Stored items
------------------------------------------------------------

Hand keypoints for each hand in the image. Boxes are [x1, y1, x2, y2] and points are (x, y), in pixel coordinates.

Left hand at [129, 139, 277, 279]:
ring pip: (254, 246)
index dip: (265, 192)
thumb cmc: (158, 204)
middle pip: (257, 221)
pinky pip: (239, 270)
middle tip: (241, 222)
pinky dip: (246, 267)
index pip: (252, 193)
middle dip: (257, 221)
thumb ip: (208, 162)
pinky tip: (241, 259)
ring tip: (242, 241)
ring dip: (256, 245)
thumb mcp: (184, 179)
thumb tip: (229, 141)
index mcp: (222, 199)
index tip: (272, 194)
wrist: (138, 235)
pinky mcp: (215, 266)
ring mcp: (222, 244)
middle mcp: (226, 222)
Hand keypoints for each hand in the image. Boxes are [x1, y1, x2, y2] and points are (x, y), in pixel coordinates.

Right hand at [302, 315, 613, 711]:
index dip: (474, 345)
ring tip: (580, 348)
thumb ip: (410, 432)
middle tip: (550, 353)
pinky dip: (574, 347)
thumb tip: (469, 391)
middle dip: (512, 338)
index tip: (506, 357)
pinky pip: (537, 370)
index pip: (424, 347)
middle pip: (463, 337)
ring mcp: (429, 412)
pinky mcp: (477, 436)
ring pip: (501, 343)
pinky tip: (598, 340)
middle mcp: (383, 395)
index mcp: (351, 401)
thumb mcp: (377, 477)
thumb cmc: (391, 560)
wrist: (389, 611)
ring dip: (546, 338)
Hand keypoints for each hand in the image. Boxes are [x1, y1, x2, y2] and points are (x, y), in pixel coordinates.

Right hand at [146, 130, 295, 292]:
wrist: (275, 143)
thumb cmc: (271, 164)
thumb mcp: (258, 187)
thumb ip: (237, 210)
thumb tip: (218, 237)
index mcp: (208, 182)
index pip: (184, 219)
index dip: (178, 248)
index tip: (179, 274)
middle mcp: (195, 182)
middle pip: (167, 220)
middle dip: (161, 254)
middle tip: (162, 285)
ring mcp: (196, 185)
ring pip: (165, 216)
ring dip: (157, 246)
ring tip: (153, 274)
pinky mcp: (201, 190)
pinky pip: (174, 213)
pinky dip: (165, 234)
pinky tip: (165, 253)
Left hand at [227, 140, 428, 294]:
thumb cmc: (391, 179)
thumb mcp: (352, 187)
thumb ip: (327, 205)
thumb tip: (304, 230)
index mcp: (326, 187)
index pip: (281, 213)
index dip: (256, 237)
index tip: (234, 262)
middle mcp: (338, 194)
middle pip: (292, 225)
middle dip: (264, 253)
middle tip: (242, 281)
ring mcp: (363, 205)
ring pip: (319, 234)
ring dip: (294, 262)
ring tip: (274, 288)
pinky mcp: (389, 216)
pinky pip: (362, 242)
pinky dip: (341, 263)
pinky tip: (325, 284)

------------------------------------------------------------

WHAT THE TASK REQUIRES: Give back, exactly as written, the stretch from the line with "pinky dip: (246, 267)" through the line with "thumb cmc: (271, 164)", and no other lines from the records above.

YOUR SOLUTION:
pinky dip: (246, 267)
index pip: (252, 193)
middle dip: (257, 221)
thumb ip: (208, 162)
pinky tip: (241, 259)
ring tip: (242, 241)
ring dip: (256, 245)
thumb mcp: (184, 179)
thumb tip: (229, 141)
index mcp: (222, 199)
index tip: (272, 194)
wrist: (138, 235)
pinky mcp: (215, 266)
ring mcp: (222, 244)
middle mcp: (226, 222)
Hand keypoints for each hand in the image. Boxes are [x1, y1, x2, y2] and points are (x, y), in pixel coordinates.

Right hand at [302, 315, 613, 711]:
index dip: (474, 345)
ring tip: (580, 348)
thumb ip: (410, 432)
middle tip: (550, 353)
pinky dip: (574, 347)
thumb tip: (469, 391)
middle dip: (512, 338)
index tip: (506, 357)
pinky pip: (537, 370)
index pip: (424, 347)
middle pip: (463, 337)
ring mcp: (429, 412)
pinky mcp: (477, 436)
ring pip: (501, 343)
pinky tip: (598, 340)
middle mcp: (383, 395)
index mcp: (351, 401)
thumb mcp: (377, 477)
thumb cmc: (391, 560)
wrist: (389, 611)
ring dip: (546, 338)
Hand keypoints for each hand in the image. Boxes are [x1, y1, x2, y2] and points are (x, y), in pixel coordinates.

Right hand at [146, 130, 295, 292]:
wrist: (275, 143)
thumb cmc: (271, 164)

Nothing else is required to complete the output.